A zombie apocalypse is one thing. A volcanic eruption is quite another, for, as the journalist who does a framing voice-over narration for Brooks’ latest puts it, when Mount Rainier popped its cork, “it was the psychological aspect, the hyperbole-fueled hysteria that had ended up killing the most people.” Maybe, but the sasquatches whom the volcano displaced contributed to the statistics, too, if only out of self-defense. Brooks places the epicenter of the Bigfoot war in a high-tech hideaway populated by the kind of people you might find in a Jurassic Park franchise: the schmo who doesn’t know how to do much of anything but tries anyway, the well-intentioned bleeding heart, the know-it-all intellectual who turns out to know the wrong things, the immigrant with a tough backstory and an instinct for survival. Indeed, the novel does double duty as a survival manual, packed full of good advice—for instance, try not to get wounded, for “injury turns you from a giver to a taker. Taking up our resources, our time to care for you.” Brooks presents a case for making room for Bigfoot in the world while peppering his narrative with timely social criticism about bad behavior on the human side of the conflict: The explosion of Rainier might have been better forecast had the president not slashed the budget of the U.S. Geological Survey, leading to “immediate suspension of the National Volcano Early Warning System,” and there’s always someone around looking to monetize the natural disaster and the sasquatch-y onslaught that follows. Brooks is a pro at building suspense even if it plays out in some rather spectacularly yucky episodes, one involving a short spear that takes its name from “the sucking sound of pulling it out of the dead man’s heart and lungs.” Grossness aside, it puts you right there on the scene.

Stored records:
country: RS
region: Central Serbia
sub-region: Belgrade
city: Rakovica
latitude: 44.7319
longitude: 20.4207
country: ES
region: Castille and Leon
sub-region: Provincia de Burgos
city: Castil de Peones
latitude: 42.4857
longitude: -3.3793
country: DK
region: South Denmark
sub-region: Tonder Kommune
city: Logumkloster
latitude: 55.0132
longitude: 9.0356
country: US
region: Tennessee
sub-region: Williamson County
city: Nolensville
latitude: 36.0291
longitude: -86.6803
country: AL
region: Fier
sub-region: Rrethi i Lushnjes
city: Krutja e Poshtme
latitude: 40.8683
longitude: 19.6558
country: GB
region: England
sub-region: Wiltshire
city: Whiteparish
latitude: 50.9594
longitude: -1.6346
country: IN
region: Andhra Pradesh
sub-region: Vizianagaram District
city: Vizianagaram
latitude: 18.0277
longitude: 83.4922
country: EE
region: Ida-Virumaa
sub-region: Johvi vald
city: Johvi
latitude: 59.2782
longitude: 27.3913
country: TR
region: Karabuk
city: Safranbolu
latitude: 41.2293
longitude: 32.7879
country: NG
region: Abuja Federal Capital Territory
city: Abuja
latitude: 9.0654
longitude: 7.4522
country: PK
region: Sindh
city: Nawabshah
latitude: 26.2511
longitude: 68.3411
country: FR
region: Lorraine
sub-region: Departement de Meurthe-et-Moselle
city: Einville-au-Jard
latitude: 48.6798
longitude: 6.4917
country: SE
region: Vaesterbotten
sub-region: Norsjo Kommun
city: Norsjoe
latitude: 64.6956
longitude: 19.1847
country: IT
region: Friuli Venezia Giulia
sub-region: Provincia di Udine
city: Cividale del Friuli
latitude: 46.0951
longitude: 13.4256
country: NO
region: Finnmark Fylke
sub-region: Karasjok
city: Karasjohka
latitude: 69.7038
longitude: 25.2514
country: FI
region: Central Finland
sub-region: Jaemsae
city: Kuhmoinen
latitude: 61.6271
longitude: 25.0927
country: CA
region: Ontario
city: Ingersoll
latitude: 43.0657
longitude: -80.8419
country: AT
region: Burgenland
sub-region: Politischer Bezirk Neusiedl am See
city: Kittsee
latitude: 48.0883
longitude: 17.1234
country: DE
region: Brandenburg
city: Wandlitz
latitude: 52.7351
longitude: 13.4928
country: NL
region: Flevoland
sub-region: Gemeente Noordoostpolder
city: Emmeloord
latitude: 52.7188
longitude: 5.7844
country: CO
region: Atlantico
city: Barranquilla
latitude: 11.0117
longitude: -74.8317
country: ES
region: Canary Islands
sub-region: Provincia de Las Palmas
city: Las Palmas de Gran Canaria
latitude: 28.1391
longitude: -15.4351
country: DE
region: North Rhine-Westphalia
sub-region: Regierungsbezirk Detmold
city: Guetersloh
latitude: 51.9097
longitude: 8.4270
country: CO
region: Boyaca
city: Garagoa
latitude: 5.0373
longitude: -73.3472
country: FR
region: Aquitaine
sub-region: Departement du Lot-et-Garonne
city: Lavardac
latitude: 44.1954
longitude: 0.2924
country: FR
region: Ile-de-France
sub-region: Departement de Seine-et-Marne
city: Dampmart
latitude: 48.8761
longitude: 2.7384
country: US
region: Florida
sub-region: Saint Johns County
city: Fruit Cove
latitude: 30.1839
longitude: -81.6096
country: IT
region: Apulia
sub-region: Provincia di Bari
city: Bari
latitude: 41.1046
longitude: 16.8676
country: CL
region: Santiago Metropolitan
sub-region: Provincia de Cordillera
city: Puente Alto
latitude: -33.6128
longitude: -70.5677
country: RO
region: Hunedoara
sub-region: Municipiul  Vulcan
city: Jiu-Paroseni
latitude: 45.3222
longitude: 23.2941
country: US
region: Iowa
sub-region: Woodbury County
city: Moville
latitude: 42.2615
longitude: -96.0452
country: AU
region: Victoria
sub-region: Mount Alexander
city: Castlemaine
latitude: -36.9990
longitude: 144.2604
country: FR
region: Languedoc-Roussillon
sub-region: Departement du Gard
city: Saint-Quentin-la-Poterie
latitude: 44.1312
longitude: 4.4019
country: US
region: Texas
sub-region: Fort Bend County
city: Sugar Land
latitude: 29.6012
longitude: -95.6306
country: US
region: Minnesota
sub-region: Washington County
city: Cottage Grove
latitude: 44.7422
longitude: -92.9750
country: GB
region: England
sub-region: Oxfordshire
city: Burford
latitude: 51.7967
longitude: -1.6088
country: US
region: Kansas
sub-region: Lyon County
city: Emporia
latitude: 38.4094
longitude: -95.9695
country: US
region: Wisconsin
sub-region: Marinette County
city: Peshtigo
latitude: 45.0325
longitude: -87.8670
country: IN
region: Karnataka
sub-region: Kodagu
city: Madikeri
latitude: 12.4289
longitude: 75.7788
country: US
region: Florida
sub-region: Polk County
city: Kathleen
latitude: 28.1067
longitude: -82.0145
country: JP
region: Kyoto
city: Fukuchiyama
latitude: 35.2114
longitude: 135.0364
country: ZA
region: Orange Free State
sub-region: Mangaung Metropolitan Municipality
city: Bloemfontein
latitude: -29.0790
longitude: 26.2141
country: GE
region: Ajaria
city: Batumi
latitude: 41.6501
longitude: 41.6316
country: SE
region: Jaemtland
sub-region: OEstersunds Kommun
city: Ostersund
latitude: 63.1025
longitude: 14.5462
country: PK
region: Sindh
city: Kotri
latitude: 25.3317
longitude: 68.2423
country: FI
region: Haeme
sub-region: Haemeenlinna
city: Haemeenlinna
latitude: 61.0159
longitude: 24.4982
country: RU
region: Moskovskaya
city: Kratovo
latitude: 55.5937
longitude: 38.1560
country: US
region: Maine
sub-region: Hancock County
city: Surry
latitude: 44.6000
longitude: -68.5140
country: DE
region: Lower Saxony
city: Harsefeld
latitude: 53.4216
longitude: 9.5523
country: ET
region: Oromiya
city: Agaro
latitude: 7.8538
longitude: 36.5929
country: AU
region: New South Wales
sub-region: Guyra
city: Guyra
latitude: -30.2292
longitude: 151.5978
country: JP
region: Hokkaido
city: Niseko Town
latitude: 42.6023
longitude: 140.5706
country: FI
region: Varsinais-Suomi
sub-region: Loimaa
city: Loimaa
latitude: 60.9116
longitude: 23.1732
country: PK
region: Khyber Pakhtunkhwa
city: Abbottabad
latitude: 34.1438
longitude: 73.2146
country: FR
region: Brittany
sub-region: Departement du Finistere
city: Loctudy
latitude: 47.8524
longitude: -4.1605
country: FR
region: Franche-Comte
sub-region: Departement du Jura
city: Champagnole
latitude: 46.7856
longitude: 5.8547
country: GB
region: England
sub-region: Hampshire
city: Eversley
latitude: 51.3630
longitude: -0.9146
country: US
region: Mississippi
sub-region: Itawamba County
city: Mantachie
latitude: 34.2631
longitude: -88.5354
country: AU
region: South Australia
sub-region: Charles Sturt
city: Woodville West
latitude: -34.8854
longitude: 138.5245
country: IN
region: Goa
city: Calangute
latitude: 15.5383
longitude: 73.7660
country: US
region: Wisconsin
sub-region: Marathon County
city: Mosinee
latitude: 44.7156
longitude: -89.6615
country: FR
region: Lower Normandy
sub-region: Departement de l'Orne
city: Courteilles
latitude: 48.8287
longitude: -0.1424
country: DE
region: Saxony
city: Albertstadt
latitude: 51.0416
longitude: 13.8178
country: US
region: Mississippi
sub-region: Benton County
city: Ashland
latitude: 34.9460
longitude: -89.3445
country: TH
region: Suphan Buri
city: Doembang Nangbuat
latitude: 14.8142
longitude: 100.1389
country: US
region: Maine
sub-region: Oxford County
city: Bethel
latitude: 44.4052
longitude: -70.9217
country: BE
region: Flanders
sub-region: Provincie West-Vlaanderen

OBJECTIVE
For each statement about the review of Brooks’ novel, answer yes or no depending on whether it agrees with the review, and quote the words of the review that decide it. (a) The journalist’s narration holds that hysteria ended up killing the most people. (b) The president increased the budget of the U.S. Geological Survey. (c) The short spear takes its name from a sound. The geolocation data has no role in this work.

THE COMPLETED TASK
(a) Yes: "it was the psychological aspect, the hyperbole-fueled hysteria that had ended up killing the most people."
(b) No: "had the president not slashed the budget of the U.S. Geological Survey"
(c) Yes: "the sucking sound of pulling it out of the dead man’s heart and lungs"